What is expected - From the press release below about Incisiv hiring Dave Weinand, extract the stretch from "Incisiv Fights Back" through "when he thinks." word for word.

Incisiv Fights Back Against Ageism by Hiring Really Old Person

INCISIV’S OFFICIAL UNOFFICIAL PRESS RELEASE

Dave Weinand to Offer Leadership Team the Parental Supervision it Desperately Needs.

Dave-weinand

WEST NEW YORK, N.J., July 10, 2017 – Incisiv – a firm founded by annoying fools who can’t spell - announced today that David Weinand loves their brand of Kool-Aid. Weinand will join a peculiarly unappealing leadership team as Chief Eye Candy, assisting the company elevate its presence at industry tradeshows, video conference calls and Instagram (where it does not have a presence). Weinand has spent over 40 years being white, looking good and making funny mouth-noises when he thinks.

He will be responsible for providing Incisiv the much needed gravitas that only comes with age, asking the India-based operations team to talk s-l-o-w-l-y, and for upping the team’s Americanisms game ten-fold through the well-timed espousing of such classics as, “Shit, or get off the can”, and “I have a gun, and I’m not afraid to use it”. In addition, as the only guy to drink “brown” liquor on the Incisiv team, he’ll add ironic value to The Speakeasy’s activities.

[Collection entries]
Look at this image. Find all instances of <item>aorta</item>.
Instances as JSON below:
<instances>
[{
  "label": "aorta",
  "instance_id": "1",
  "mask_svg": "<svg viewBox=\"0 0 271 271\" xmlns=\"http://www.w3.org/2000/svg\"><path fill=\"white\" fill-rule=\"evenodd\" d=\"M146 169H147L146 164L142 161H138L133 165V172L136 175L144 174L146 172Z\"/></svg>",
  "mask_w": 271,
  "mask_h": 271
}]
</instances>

--

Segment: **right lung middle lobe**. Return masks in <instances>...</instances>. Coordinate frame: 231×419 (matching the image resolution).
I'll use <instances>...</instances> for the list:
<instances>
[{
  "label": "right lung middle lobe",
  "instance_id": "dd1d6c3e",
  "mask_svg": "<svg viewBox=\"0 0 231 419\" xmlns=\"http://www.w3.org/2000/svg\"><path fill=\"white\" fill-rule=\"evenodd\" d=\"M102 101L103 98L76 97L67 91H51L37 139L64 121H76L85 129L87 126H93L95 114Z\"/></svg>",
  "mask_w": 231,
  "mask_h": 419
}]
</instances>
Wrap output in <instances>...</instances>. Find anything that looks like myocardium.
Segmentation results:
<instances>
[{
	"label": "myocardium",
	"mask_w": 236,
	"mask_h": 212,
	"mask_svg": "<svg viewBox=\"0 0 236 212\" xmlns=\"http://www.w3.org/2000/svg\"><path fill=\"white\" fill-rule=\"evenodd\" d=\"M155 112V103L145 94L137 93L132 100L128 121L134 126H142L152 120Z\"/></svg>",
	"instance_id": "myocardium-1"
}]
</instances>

Problem solution -
Incisiv Fights Back Against Ageism by Hiring Really Old Person

INCISIV’S OFFICIAL UNOFFICIAL PRESS RELEASE

Dave Weinand to Offer Leadership Team the Parental Supervision it Desperately Needs.

Dave-weinand

WEST NEW YORK, N.J., July 10, 2017 – Incisiv – a firm founded by annoying fools who can’t spell - announced today that David Weinand loves their brand of Kool-Aid. Weinand will join a peculiarly unappealing leadership team as Chief Eye Candy, assisting the company elevate its presence at industry tradeshows, video conference calls and Instagram (where it does not have a presence). Weinand has spent over 40 years being white, looking good and making funny mouth-noises when he thinks.